By replacing $x$ (potentially a matrix) with another representation $f(x)$ (a vector), where $f$ will be learned, and making $p$ point in approximately that direction, we can now handle the case where $x$ is a matrix. We also gain flexibility that will be useful for our final prediction task, since $f$ will be learned end-to-end with the prediction model to help make good predictions.

Parametrizing the Summary

We still need a form for $f(x)$ . One simple form lets $f_t(x)$ be a linear combination of basis functions of $t$ . One can let the weights map from $x$ to a vector. This gives

(6) $\begin{align*}f_t(x)&=\theta^T(x)\phi(t),\theta:\mathbb{R}^{|S|\times D}\rightarrow \mathbb{R}^{M},\phi:S\rightarrow \mathbb{R}^{M}\end{align*}$

We can use a rich or a simple form for $\theta(x)$ , including a neural network, a linear transformation, or some other transformation, while maintaining a relatively simple linear form for $f_t(x)$ where we can easily do backpropagation.

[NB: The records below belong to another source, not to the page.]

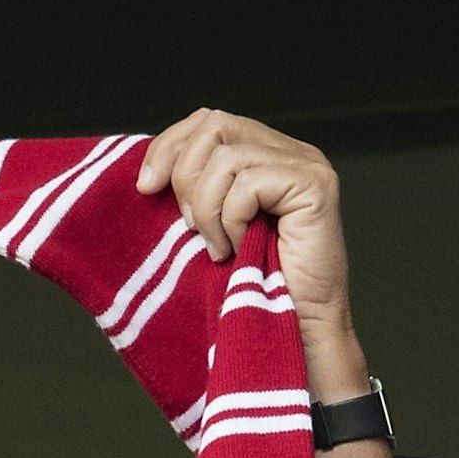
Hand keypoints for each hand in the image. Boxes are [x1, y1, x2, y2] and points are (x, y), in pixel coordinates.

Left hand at [137, 112, 386, 457]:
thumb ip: (189, 193)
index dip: (168, 146)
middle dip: (183, 178)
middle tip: (189, 229)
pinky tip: (235, 251)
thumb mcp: (203, 233)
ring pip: (224, 158)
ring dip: (205, 210)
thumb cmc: (242, 293)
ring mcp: (306, 166)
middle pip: (213, 125)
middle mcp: (289, 152)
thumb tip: (143, 176)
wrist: (285, 336)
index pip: (207, 121)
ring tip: (217, 248)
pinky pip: (246, 183)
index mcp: (263, 156)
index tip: (144, 189)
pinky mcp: (315, 186)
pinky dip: (228, 221)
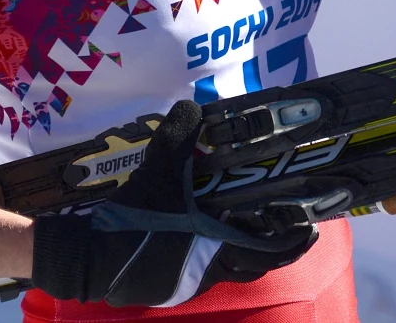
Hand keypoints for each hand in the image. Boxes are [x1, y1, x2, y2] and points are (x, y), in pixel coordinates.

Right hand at [30, 100, 315, 305]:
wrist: (86, 257)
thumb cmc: (132, 216)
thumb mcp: (157, 168)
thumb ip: (179, 135)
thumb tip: (192, 106)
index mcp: (216, 247)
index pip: (271, 252)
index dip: (293, 241)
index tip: (309, 228)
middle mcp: (207, 272)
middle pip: (252, 264)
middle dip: (266, 243)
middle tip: (275, 221)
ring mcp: (185, 284)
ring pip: (225, 268)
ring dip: (234, 248)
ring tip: (235, 221)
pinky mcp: (166, 288)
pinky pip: (197, 272)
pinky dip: (205, 254)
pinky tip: (194, 232)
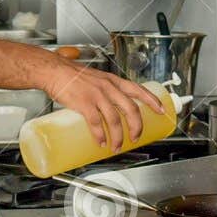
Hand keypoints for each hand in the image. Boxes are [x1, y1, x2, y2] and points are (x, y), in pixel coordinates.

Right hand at [38, 63, 163, 149]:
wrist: (54, 71)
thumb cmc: (73, 76)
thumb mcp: (97, 78)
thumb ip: (106, 91)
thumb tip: (112, 110)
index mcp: (113, 81)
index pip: (139, 90)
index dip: (152, 101)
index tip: (161, 110)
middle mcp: (109, 87)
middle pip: (130, 109)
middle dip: (136, 127)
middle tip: (135, 137)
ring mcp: (97, 96)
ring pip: (114, 120)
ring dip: (118, 137)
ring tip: (116, 146)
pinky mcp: (84, 104)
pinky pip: (96, 123)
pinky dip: (100, 135)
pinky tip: (101, 142)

The mapping $\phi(t)$ tell us about the ‘starting’ importance of different positions, before observing the data $x$ . For instance, in [3] they used $\phi(t)=e_t$ the canonical basis vectors. Intuitively, this says that before observing $x$ , you assign uniform importance to different locations. Then, the data updates this with $\theta(x)$ . We could also start with something else i.e. exponential decay, a kernel smoother, etc.

Softmax Attention

In practice most papers use some form of softmax attention. It turns out that this framing of maximizing the similarity (inner product) between the attention weights and a summary of the data, while penalizing the attention weights to be more uniform gives us softmax attention

(7) $\begin{align*}\textrm{softmax}(f)=\frac{\exp(f)}{\sum_{k=1}^{|S|}\exp(f_k)}\end{align*}$

Using an Attention Mechanism in a Prediction Model

The real power of an attention model comes from training it end-to-end along with a prediction model. We can learn both the model where we input $c$ and output predictions, and the parameters $\theta$ jointly. We’re thus learning a summary of the data such that when we use attention weights that are approximately in the direction of this summary to compute a weighted expectation of a data representation, we make good predictions.

[1] Martins, André, et al. “Sparse and Continuous Attention Mechanisms.” Advances in Neural Information Processing Systems 33 (2020).
[2] Blondel, Mathieu, André FT Martins, and Vlad Niculae. “Learning with Fenchel-Young losses.” Journal of Machine Learning Research 21.35 (2020): 1-69.
[3] Bahdanau, Dzmitry, Kyunghyun Cho, and Yoshua Bengio. “Neural machine translation by jointly learning to align and translate.” arXiv preprint arXiv:1409.0473 (2014).